# Action item:
Transcribe the rows below exactly as they appear, starting at the line that contains "n tämä monipuolinen" and continuing through the end of the rows, with both ends included. Leave the pictures out of your copy.

(Records from a data collection)
Start of Block

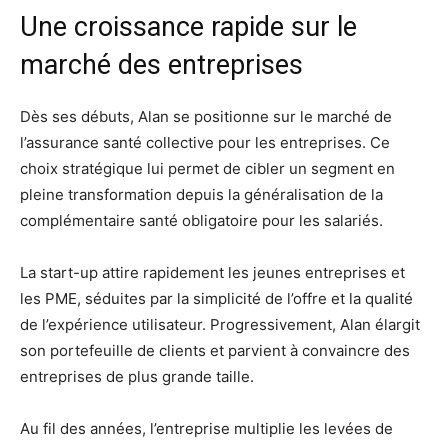
Une croissance rapide sur le
marché des entreprises
Dès ses débuts, Alan se positionne sur le marché de
l’assurance santé collective pour les entreprises. Ce
choix stratégique lui permet de cibler un segment en
pleine transformation depuis la généralisation de la
complémentaire santé obligatoire pour les salariés.
La start-up attire rapidement les jeunes entreprises et
les PME, séduites par la simplicité de l’offre et la qualité
de l’expérience utilisateur. Progressivement, Alan élargit
son portefeuille de clients et parvient à convaincre des
entreprises de plus grande taille.
Au fil des années, l’entreprise multiplie les levées de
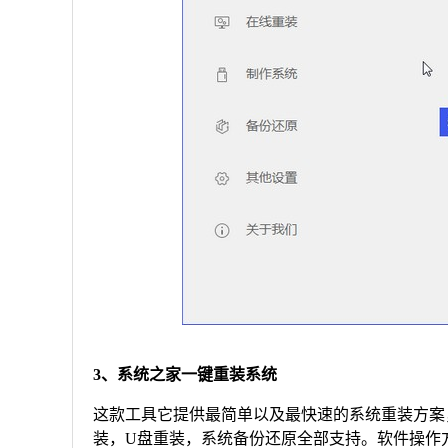
3、系统之家一键重装系统
这款工具它提供最简单以及最快速的系统重装方案，
装，U盘重装，系统备份还原全部支持。软件操作方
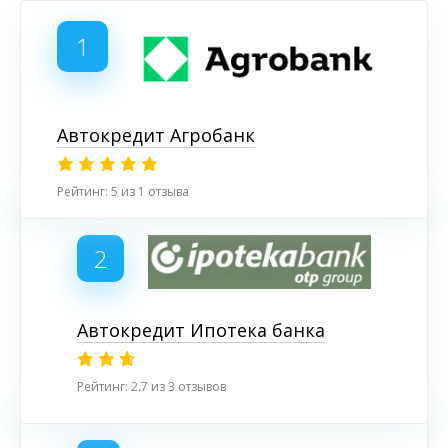
1
Автокредит Агробанк
Рейтинг: 5 из 1 отзыва
2
Автокредит Ипотека банка
Рейтинг: 2.7 из 3 отзывов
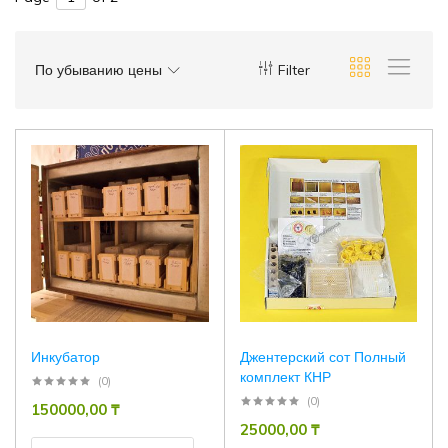
По убыванию цены
Filter
Инкубатор
Джентерский сот Полный
комплект КНР
(0)
(0)
150000,00
₸
25000,00
₸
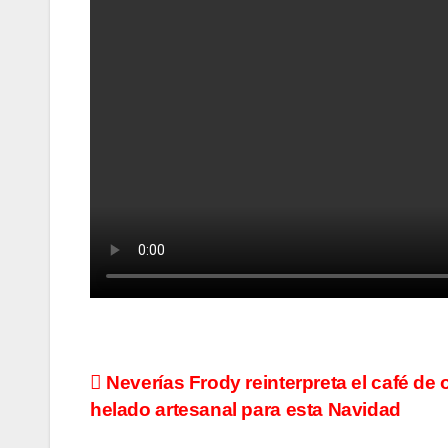
Navegación
Neverías Frody reinterpreta el café de 
helado artesanal para esta Navidad
de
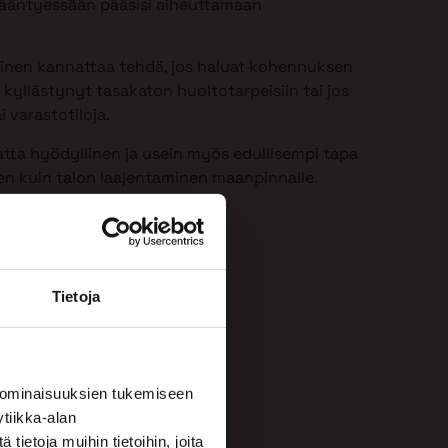
 ikääntyessään pääsisi aiheuttamaan
minen kannattaa tehdä, jos haluat kohennuksen
 kyllästynyt tasakaton huoltotarpeisiin tai jos
i varastotiloja.
atta hyödyllinen ja usein myös edullisempi tapa
een kuin talon laajentaminen maanpinnalle.
Tietoja
 ominaisuuksien tukemiseen
tiikka-alan
ietoja muihin tietoihin, joita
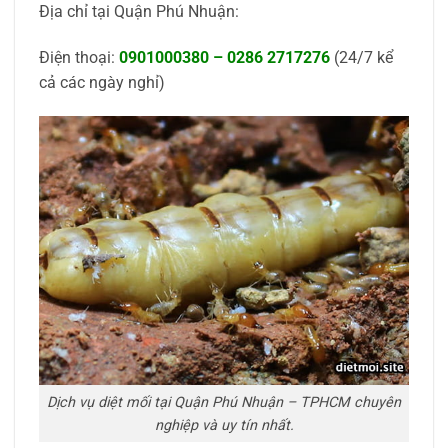
Địa chỉ tại Quận Phú Nhuận:
Điện thoại:
0901000380
–
0286 2717276
(24/7 kể
cả các ngày nghỉ)
Dịch vụ diệt mối tại Quận Phú Nhuận – TPHCM chuyên
nghiệp và uy tín nhất.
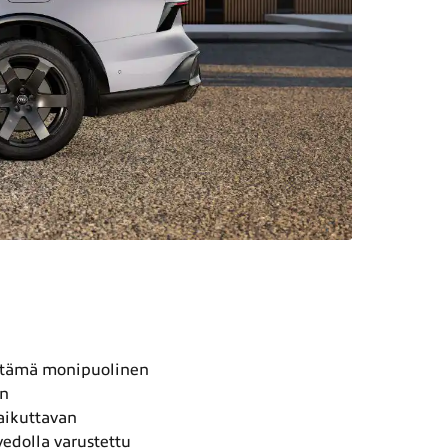
n tämä monipuolinen
an
vaikuttavan
vedolla varustettu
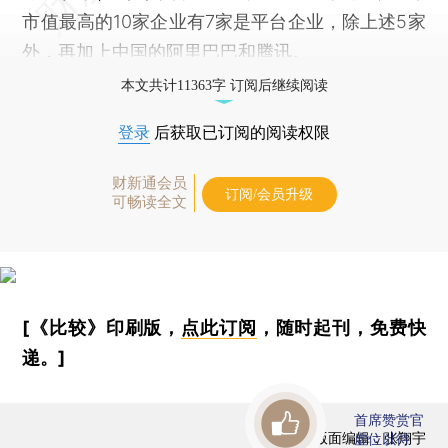
市值最高的10家企业有7家是平台企业，除上述5家
外，再加上中国的阿里巴巴和腾讯。
本文共计11363字 订阅后继续阅读
登录
后获取已订阅的阅读权限
财新通会员
订阅/会员升级
可畅读全文
[《比较》印刷版，
点此订阅
，随时起刊，免费快
递。]
首席赞赏官
版面编辑：张翔宇
虚位以待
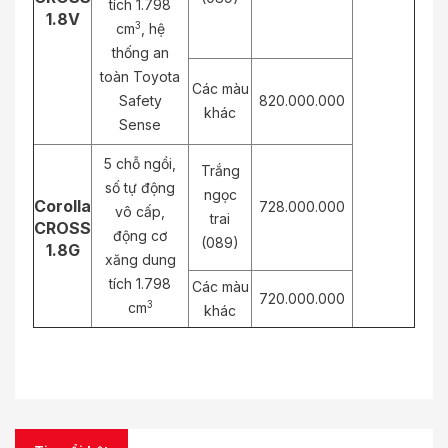
tích 1.798
1.8V
3
cm
, hệ
thống an
toàn Toyota
Các màu
Safety
820.000.000
khác
Sense
5 chỗ ngồi,
Trắng
số tự động
ngọc
Corolla
728.000.000
vô cấp,
trai
CROSS
động cơ
(089)
1.8G
xăng dung
tích 1.798
Các màu
720.000.000
3
cm
khác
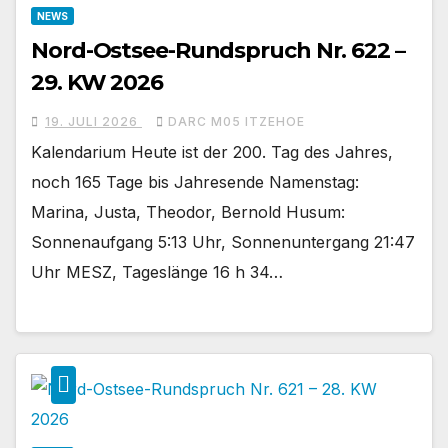
NEWS
Nord-Ostsee-Rundspruch Nr. 622 –
29. KW 2026
19. JULI 2026
DARC M05 ITZEHOE
Kalendarium Heute ist der 200. Tag des Jahres,
noch 165 Tage bis Jahresende Namenstag:
Marina, Justa, Theodor, Bernold Husum:
Sonnenaufgang 5:13 Uhr, Sonnenuntergang 21:47
Uhr MESZ, Tageslänge 16 h 34…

End of Block

# Answer for the task:
n tämä monipuolinen
an
vaikuttavan
vedolla varustettu
市值最高的10家企业有7家是平台企业，除上述5家
外，再加上中国的阿里巴巴和腾讯。
本文共计11363字 订阅后继续阅读
登录
后获取已订阅的阅读权限
财新通会员
订阅/会员升级
可畅读全文
[《比较》印刷版，
点此订阅
，随时起刊，免费快
递。]
首席赞赏官
版面编辑：张翔宇
虚位以待
tích 1.798
1.8V
3
cm
, hệ
thống an
toàn Toyota
Các màu
Safety
820.000.000
khác
Sense
5 chỗ ngồi,
Trắng
số tự động
ngọc
Corolla
728.000.000
vô cấp,
trai
CROSS
động cơ
(089)
1.8G
xăng dung
tích 1.798
Các màu
720.000.000
3
cm
khác
NEWS
Nord-Ostsee-Rundspruch Nr. 622 –
29. KW 2026
19. JULI 2026
DARC M05 ITZEHOE
Kalendarium Heute ist der 200. Tag des Jahres,
noch 165 Tage bis Jahresende Namenstag:
Marina, Justa, Theodor, Bernold Husum:
Sonnenaufgang 5:13 Uhr, Sonnenuntergang 21:47
Uhr MESZ, Tageslänge 16 h 34…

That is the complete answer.